El gran problema es que hasta hoy son contados los que ponen el dedo sobre la llaga en esta mayúscula catástrofe humanitaria. Y no se ha hecho más o todo lo necesario porque, sencillamente, enfrentar un serio análisis y buscar soluciones adecuadas implicaría que ciertos gobiernos y gobernantes de este planeta deban admitir sus oscuras responsabilidades con cuanto desmadre incita al rebose de las fronteras de las naciones empobrecidas.
Ni siquiera es un asunto de estos días. En todo caso vivimos ahora un mayor grado de agudización. Pero la crisis ha tenido una génesis histórica, iniciada en el mismo instante en que el expansionismo y las ambiciones hicieron que unos hombres considerasen que su bienestar y opulencia debían ser las consecuencias de la depauperación de decenas de millones de sus semejantes en otros patios del universo.
Con la robada riqueza ajena se construyeron verdaderos imperios durante largos siglos, y con la miseria impuesta se tejió la bochornosa urdimbre del éxodo de seres humanos en busca de mejores oportunidades de existencia y de un poco de seguridad y estabilidad.

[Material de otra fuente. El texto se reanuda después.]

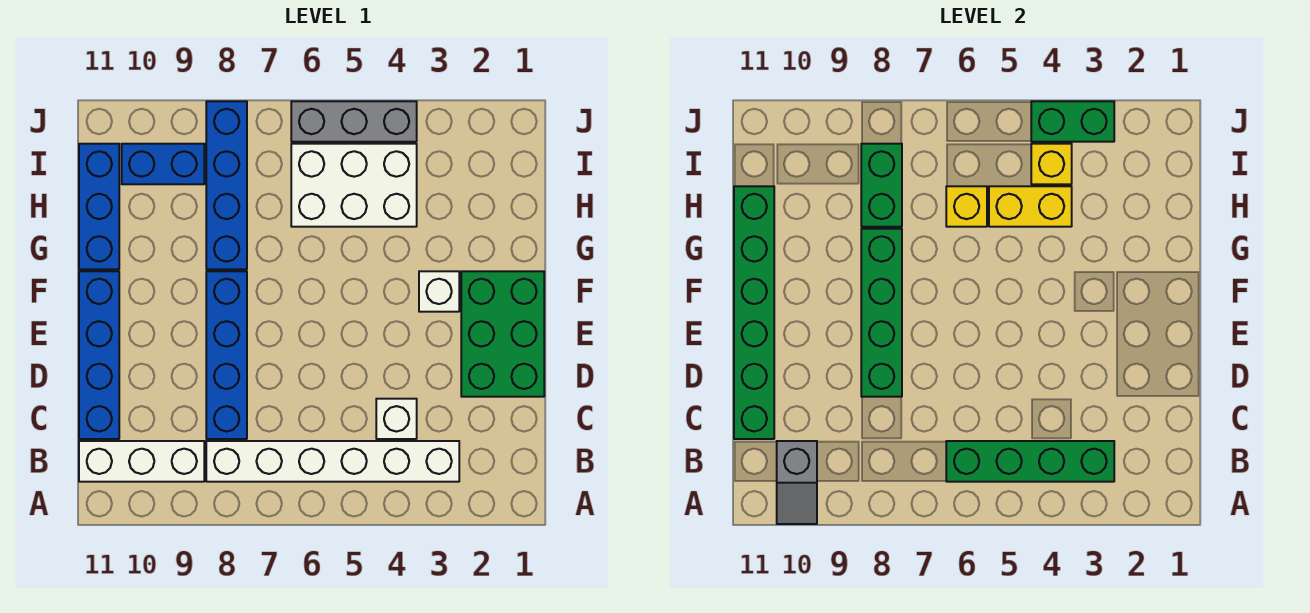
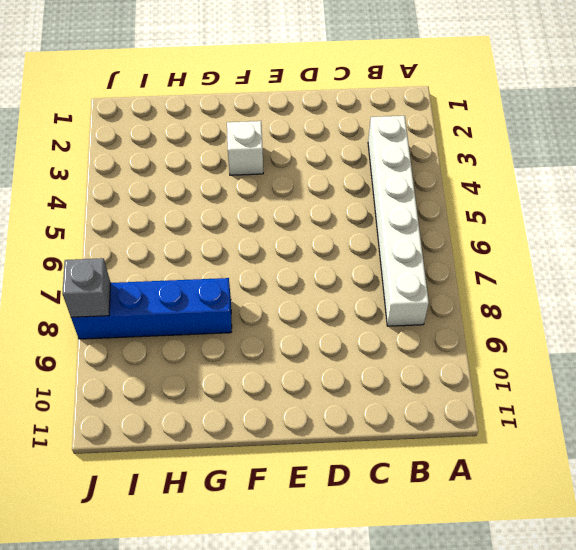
grey 1x1 brick [62,258,110,317] -> none
none -> white 1x3 brick [79,441,204,482]
none -> white 1x1 brick [376,399,417,439]
none -> blue 1x4 brick [206,271,247,439]

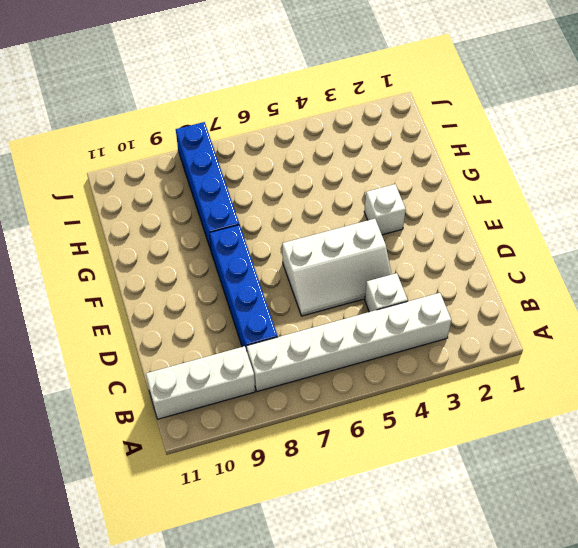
white 2x3 slope [282,219,392,316] -> none
none -> blue 1x4 brick [79,271,119,439]
none -> green 2x3 brick [461,271,544,397]
none -> blue 1x3 brick [79,144,119,269]

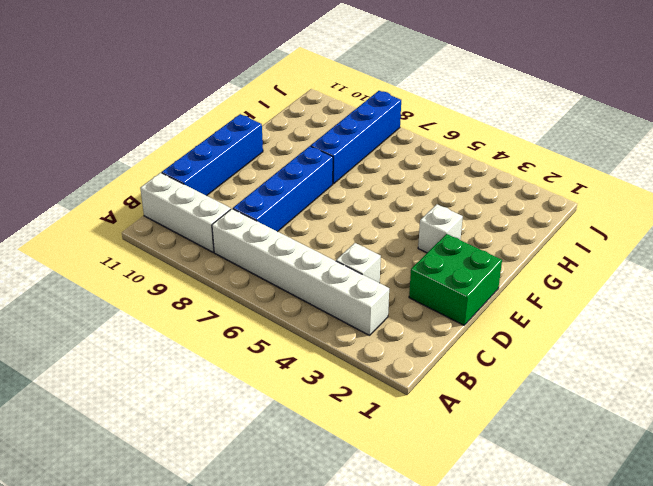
green 2x2 brick [409,234,502,325] -> green 2x3 brick [461,271,544,397]
none -> blue 1x3 brick [79,144,119,269]
none -> white 2x3 brick [291,144,417,227]
none -> blue 1x2 brick [122,144,204,184]

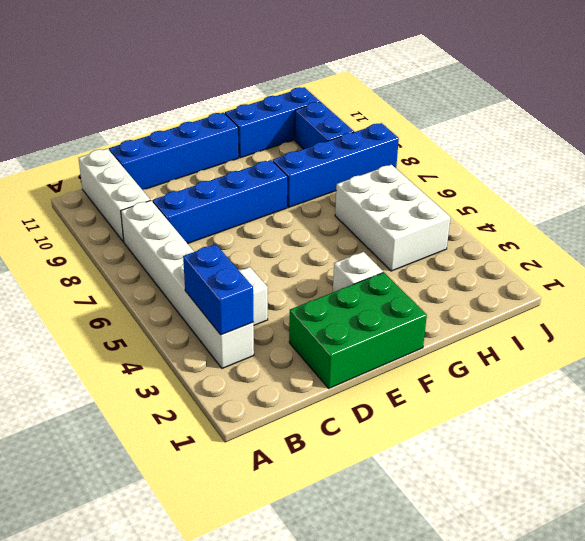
blue 1x2 brick [183,244,254,335] -> green 1x4 brick [946,441,1114,482]
none -> grey 1x3 brick [291,101,417,142]
none -> grey 1x2 slope [777,441,817,524]
none -> green 1x6 brick [734,186,774,439]

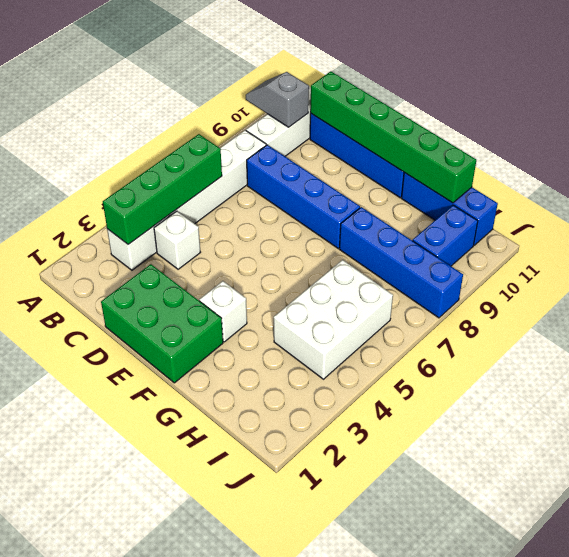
none -> grey 1x3 brick [291,101,417,142]
none -> green 1x4 brick [861,229,902,397]
none -> yellow 1x2 brick [989,186,1072,227]

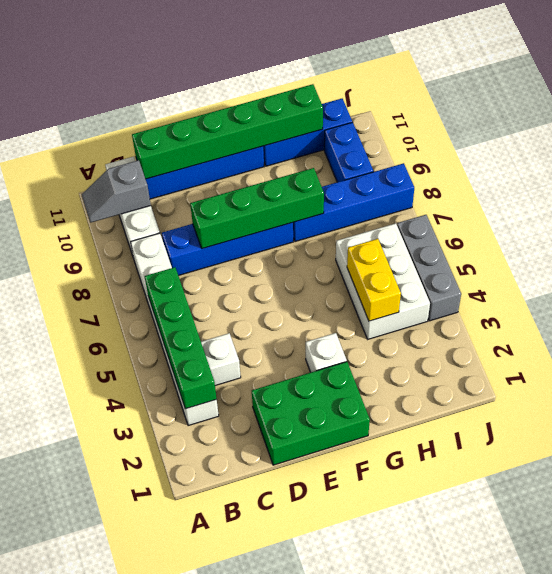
none -> yellow 1x1 brick [946,186,987,227]
none -> green 1x2 brick [861,144,902,227]
none -> yellow 1x1 brick [1031,144,1072,184]

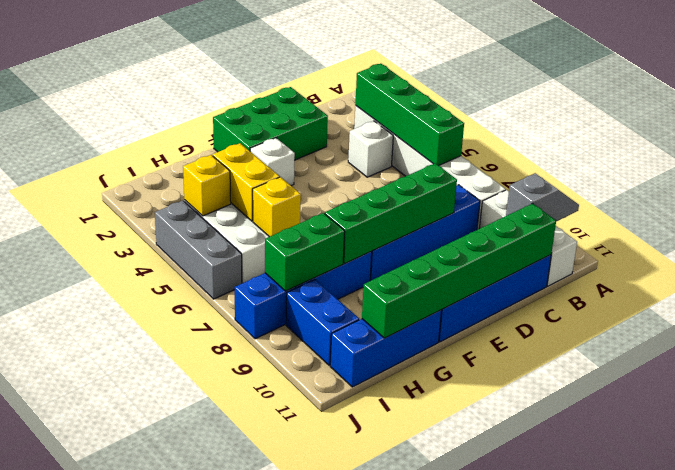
none -> green 1x2 brick [1031,101,1114,142]

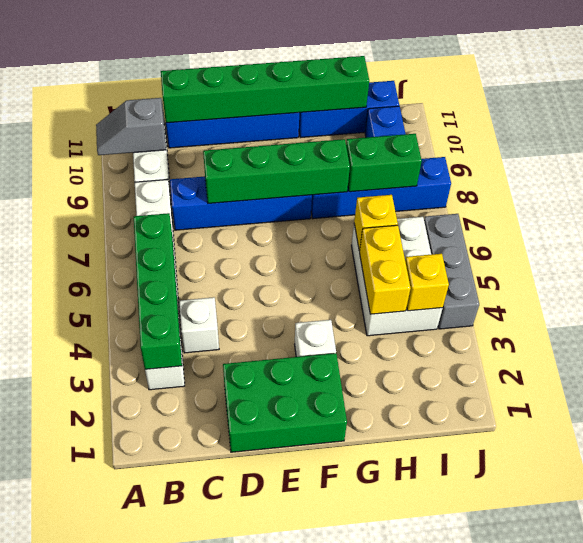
none -> green 1x2 brick [1031,101,1114,142]

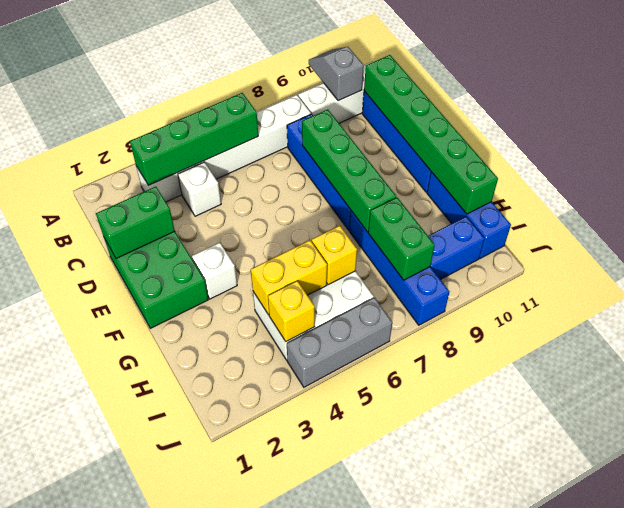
green 1x2 brick [96,187,175,259] -> green 1x2 brick moved to [1031,101,1114,142]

Así de simple.
Y a los empobrecidos, por demás, se les proyectó siempre, como imagen de avance, desarrollo y abundancia, la realidad de aquellos que les saqueaban. ¿A dónde entonces buscar una vida mejor?
Ahora, a este mal de añejísima data, debe sumarse que una renovada campaña de conquistas globales ha cobrado curso desde los mismos patios de las que partieron las más remotas en la historia humana.
Los que no se confoman con cuanto todavía tienen, desean usurparlo todo, trasmutarse en reyes globales, decidir solo ellos los destinos de todos y, por tanto, la guerra, el intervencionismo, el injerencismo, el atropello multiplicado conforman otra vez las herramientas de los aspirantes al trono universal.
¿Consecuencia inevitable, aplastante y lógica? Quienes se secan en vida en sus depauperadas y calcinadas tierras de origen remontan otra vez los caminos de forma masiva para intentar sobrevivir un poco más. Y vuelven entonces a forzar las puertas de los opulentos, generadores primeros de semejante desastre humano.
Por eso suelen ser vacías y demagógicas las referencias de los poderosos al drama de una bochornosa emigración global, que para nada hurgan en sus verdaderas causas y que, por lo general, terminan trastocándose en acciones de violencia y rechazo con relación a los que llegan de afuera, “ciudadanos de tercera, escoria, delincuentes y gente problemática y peligrosa”, según algunas de las definiciones que todavía se escuchan en la boca de encumbrados personeros políticos occidentales cuando hablan de sus propias víctimas.
Y mientras, los dramas se multiplican junto con el número de personas que sigue huyendo del hambre, la carencia de oportunidades, la violencia y el terrorismo que les han llevado a sus tristes espacios originarios.
Así, entidades internacionales revelan que solo en lo que va de 2017, no menos de 200 niños han perecido en la ruta del Mar Mediterráneo, en el intento de llegar a las costas de Europa. A las riberas italianas, por ejemplo, han llegado en estos primeros cinco meses alrededor de 45 000 migrantes, entre ellos 5500 menores de edad no acompañados por familiar alguno.
Según la UNICEF, unos 300 000 pequeños migraron sin sus familias entre 2015 y 2016, una cifra cinco veces superior a la registrada en el período 2010-2011, cuando alcanzaban los 66 000 casos.
Mientras, la Organización Internacional para las Migraciones precisó que en lo que va de este año las muertes entre los que intentan desembarcar en el Viejo Continente suman 1530, un nivel semejante a las ocurridas en igual período de 2016.
Vidas que, al final, solo se convierten en cifras que algunos ni siquiera se molestan en ojear, sobre todo aquellos que tan acostumbrados nos tienen a categorías como “daños colaterales”, “errores de cálculo”, “intervenciones humanitarias” y toda la verborrea que sigue intentando tapar las culpas… y a los grandes culpables.